**Material provided:**
= Beginning of Section =
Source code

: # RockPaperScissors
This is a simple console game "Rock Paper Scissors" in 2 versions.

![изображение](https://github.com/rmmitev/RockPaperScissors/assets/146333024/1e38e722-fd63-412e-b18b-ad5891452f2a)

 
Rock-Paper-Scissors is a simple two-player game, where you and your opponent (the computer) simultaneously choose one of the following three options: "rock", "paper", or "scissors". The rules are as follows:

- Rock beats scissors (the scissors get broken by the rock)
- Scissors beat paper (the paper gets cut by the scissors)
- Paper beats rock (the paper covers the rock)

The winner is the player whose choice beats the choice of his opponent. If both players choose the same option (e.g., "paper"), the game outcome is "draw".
= End of Section =
**Requirement:**
Scan each line above for the string "game". Give the tally and nothing else.

**Task answer:**
3